-- Opening Marker --
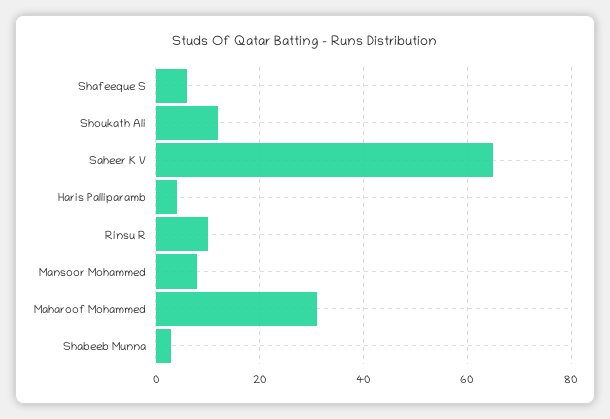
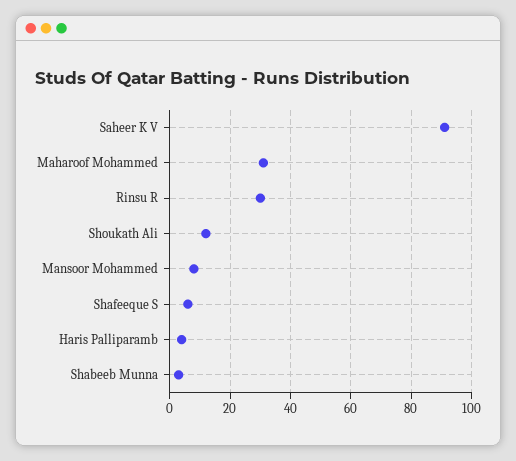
  {
    "Shafeeque S": 5,
    "Shoukath Ali": 10,
-   "Saheer K V": 65,
+   "Saheer K V": 90,
    "Haris Palliparamb": 5,
-   "Rinsu R": 10,
+   "Rinsu R": 30,
    "Mansoor Mohammed": 10,
    "Maharoof Mohammed": 30,
    "Shabeeb Munna": 5
  }

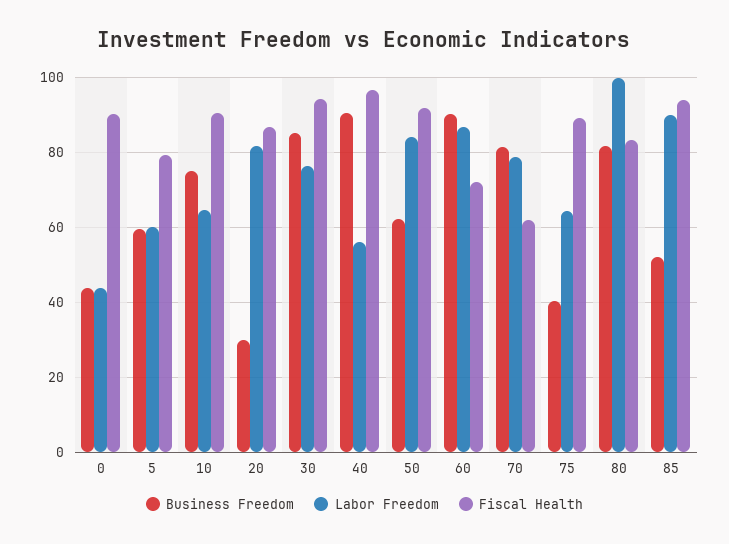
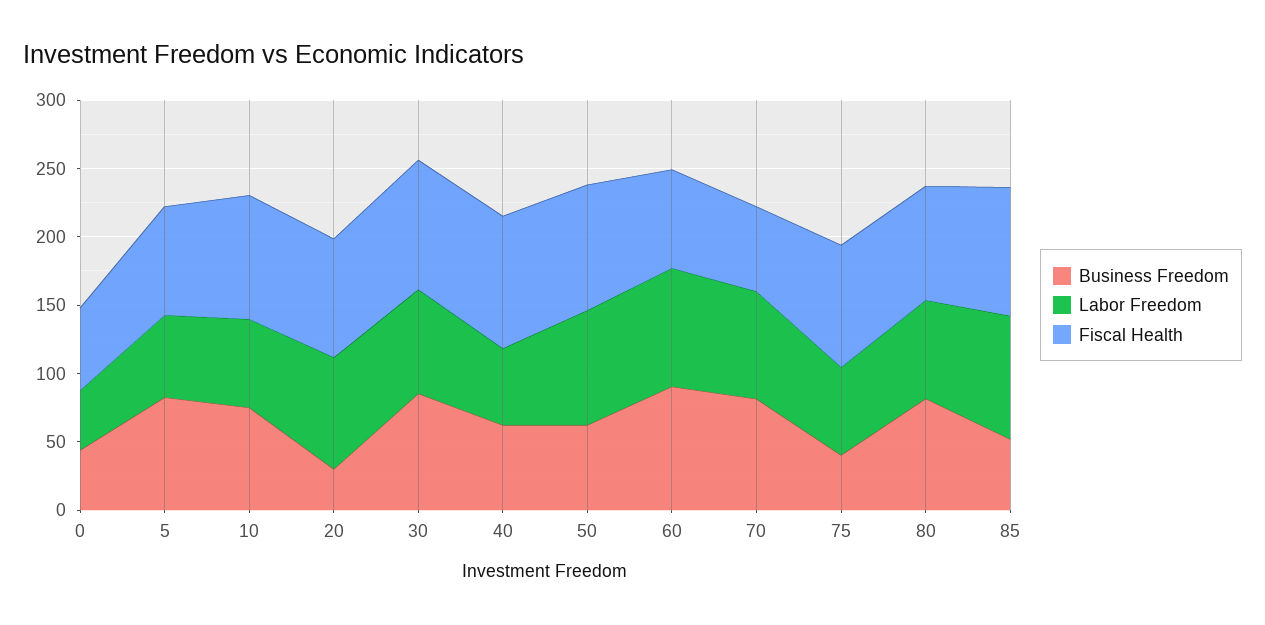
  {
    "Business Freedom": {
      "0": 44,
-     "5": 60,
+     "5": 80,
      "10": 76,
      "20": 30,
      "30": 86,
-     "40": 90,
+     "40": 60,
      "50": 62,
      "60": 90,
      "70": 82,
      "75": 40,
      "80": 82,
      "85": 52
    },
    "Labor Freedom": {
      "0": 44,
      "5": 60,
      "10": 64,
      "20": 82,
      "30": 76,
      "40": 56,
      "50": 84,
      "60": 86,
      "70": 78,
      "75": 64,
-     "80": 100,
+     "80": 70,
      "85": 90
    },
    "Fiscal Health": {
-     "0": 90,
+     "0": 60,
      "5": 80,
      "10": 90,
      "20": 86,
      "30": 94,
      "40": 96,
      "50": 92,
      "60": 72,
      "70": 62,
      "75": 90,
      "80": 84,
      "85": 94
    }
  }

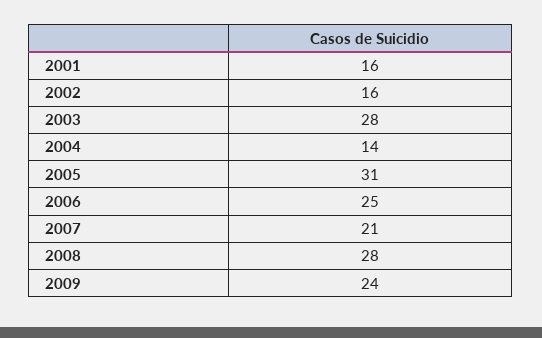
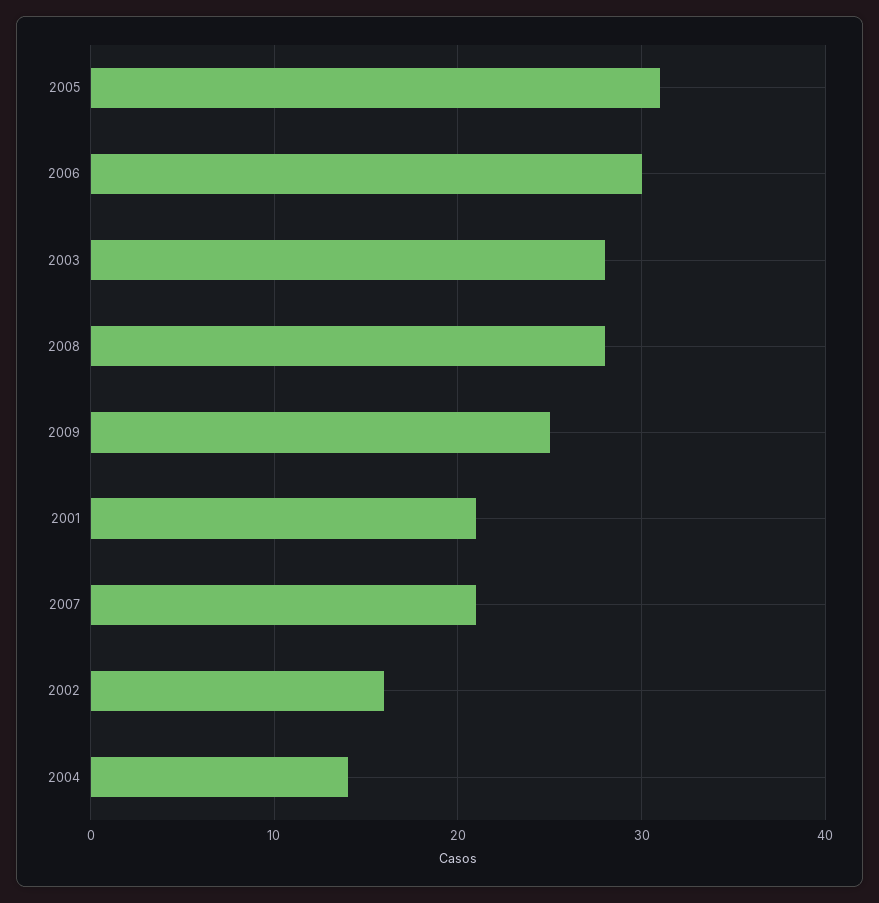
  {
-   "2001": 16,
+   "2001": 21,
    "2002": 16,
    "2003": 28,
    "2004": 14,
    "2005": 31,
-   "2006": 25,
+   "2006": 30,
    "2007": 21,
    "2008": 28,
-   "2009": 24
+   "2009": 25
  }

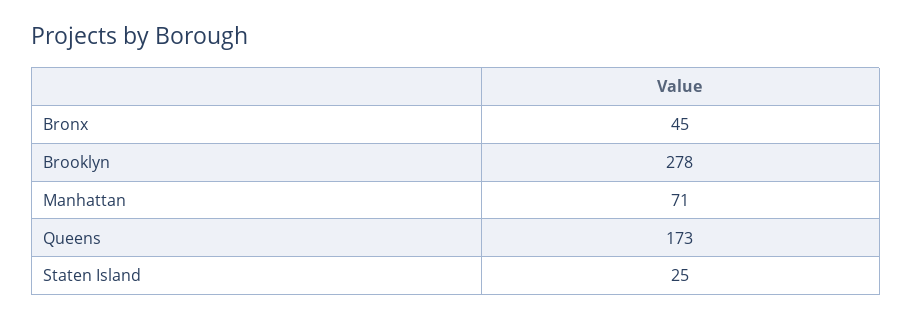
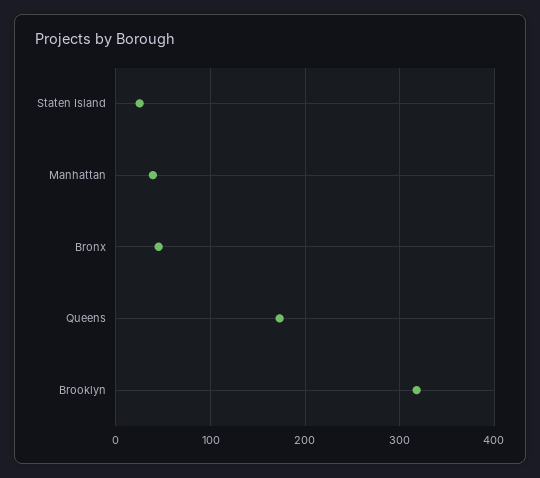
  {
    "Bronx": 45,
-   "Brooklyn": 278,
+   "Brooklyn": 320,
-   "Manhattan": 71,
+   "Manhattan": 40,
    "Queens": 173,
    "Staten Island": 25
  }

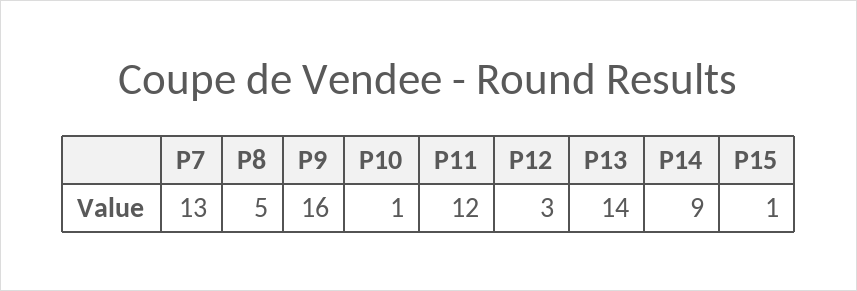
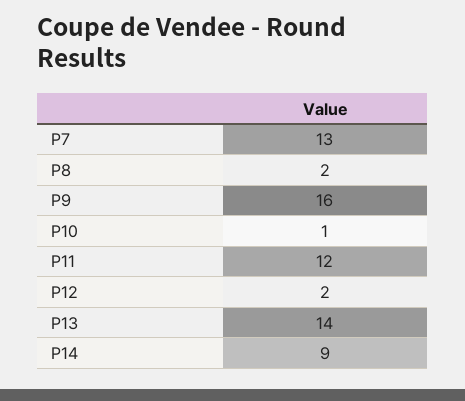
  {
    "P7": 13,
-   "P8": 5,
+   "P8": 2,
    "P9": 16,
    "P10": 1,
    "P11": 12,
-   "P12": 3,
+   "P12": 2,
    "P13": 14,
-   "P14": 9,
+   "P14": 9
-   "P15": 1
  }

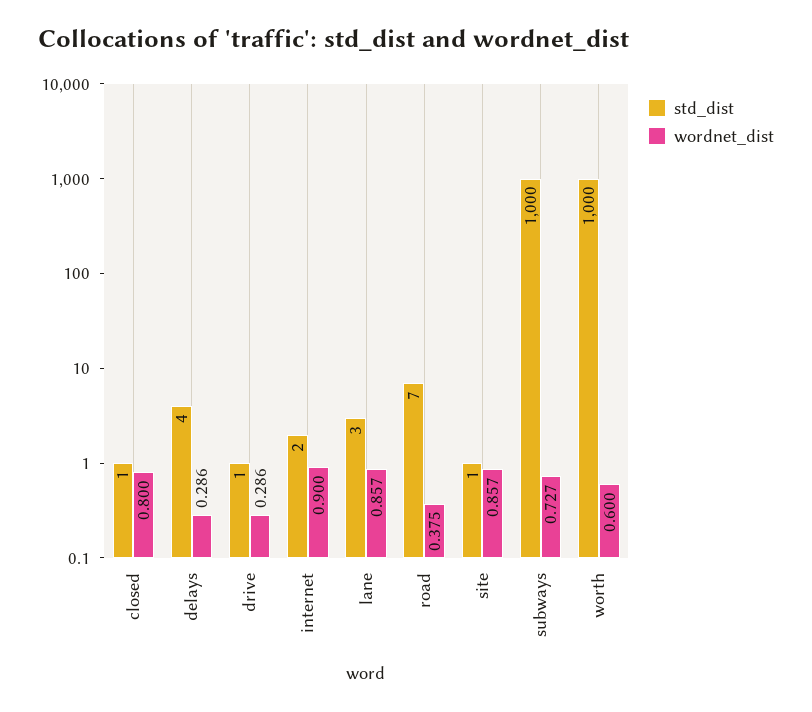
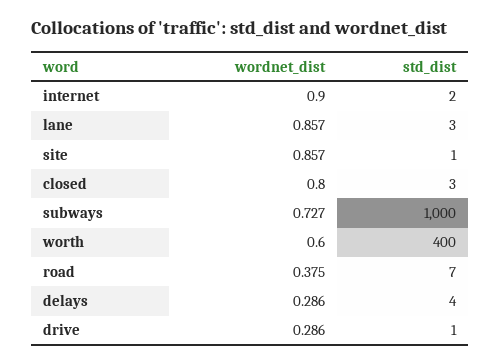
  {
    "std_dist": {
-     "closed": 1,
+     "closed": 3,
      "delays": 4,
      "drive": 1,
      "internet": 2,
      "lane": 3,
      "road": 7,
      "site": 1,
      "subways": 1000,
-     "worth": 1000
+     "worth": 400
    },
    "wordnet_dist": {
      "closed": 0.8,
      "delays": 0.286,
      "drive": 0.286,
      "internet": 0.9,
      "lane": 0.857,
      "road": 0.375,
      "site": 0.857,
      "subways": 0.727,
      "worth": 0.6
    }
  }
-- Closing Marker --
▶ **Assignment**: Write the lines above out again exactly, without any of their pictures.

▶ **Task answer**:
  {
    "Shafeeque S": 5,
    "Shoukath Ali": 10,
-   "Saheer K V": 65,
+   "Saheer K V": 90,
    "Haris Palliparamb": 5,
-   "Rinsu R": 10,
+   "Rinsu R": 30,
    "Mansoor Mohammed": 10,
    "Maharoof Mohammed": 30,
    "Shabeeb Munna": 5
  }

  {
    "Business Freedom": {
      "0": 44,
-     "5": 60,
+     "5": 80,
      "10": 76,
      "20": 30,
      "30": 86,
-     "40": 90,
+     "40": 60,
      "50": 62,
      "60": 90,
      "70": 82,
      "75": 40,
      "80": 82,
      "85": 52
    },
    "Labor Freedom": {
      "0": 44,
      "5": 60,
      "10": 64,
      "20": 82,
      "30": 76,
      "40": 56,
      "50": 84,
      "60": 86,
      "70": 78,
      "75": 64,
-     "80": 100,
+     "80": 70,
      "85": 90
    },
    "Fiscal Health": {
-     "0": 90,
+     "0": 60,
      "5": 80,
      "10": 90,
      "20": 86,
      "30": 94,
      "40": 96,
      "50": 92,
      "60": 72,
      "70": 62,
      "75": 90,
      "80": 84,
      "85": 94
    }
  }

  {
-   "2001": 16,
+   "2001": 21,
    "2002": 16,
    "2003": 28,
    "2004": 14,
    "2005": 31,
-   "2006": 25,
+   "2006": 30,
    "2007": 21,
    "2008": 28,
-   "2009": 24
+   "2009": 25
  }

  {
    "Bronx": 45,
-   "Brooklyn": 278,
+   "Brooklyn": 320,
-   "Manhattan": 71,
+   "Manhattan": 40,
    "Queens": 173,
    "Staten Island": 25
  }

  {
    "P7": 13,
-   "P8": 5,
+   "P8": 2,
    "P9": 16,
    "P10": 1,
    "P11": 12,
-   "P12": 3,
+   "P12": 2,
    "P13": 14,
-   "P14": 9,
+   "P14": 9
-   "P15": 1
  }

  {
    "std_dist": {
-     "closed": 1,
+     "closed": 3,
      "delays": 4,
      "drive": 1,
      "internet": 2,
      "lane": 3,
      "road": 7,
      "site": 1,
      "subways": 1000,
-     "worth": 1000
+     "worth": 400
    },
    "wordnet_dist": {
      "closed": 0.8,
      "delays": 0.286,
      "drive": 0.286,
      "internet": 0.9,
      "lane": 0.857,
      "road": 0.375,
      "site": 0.857,
      "subways": 0.727,
      "worth": 0.6
    }
  }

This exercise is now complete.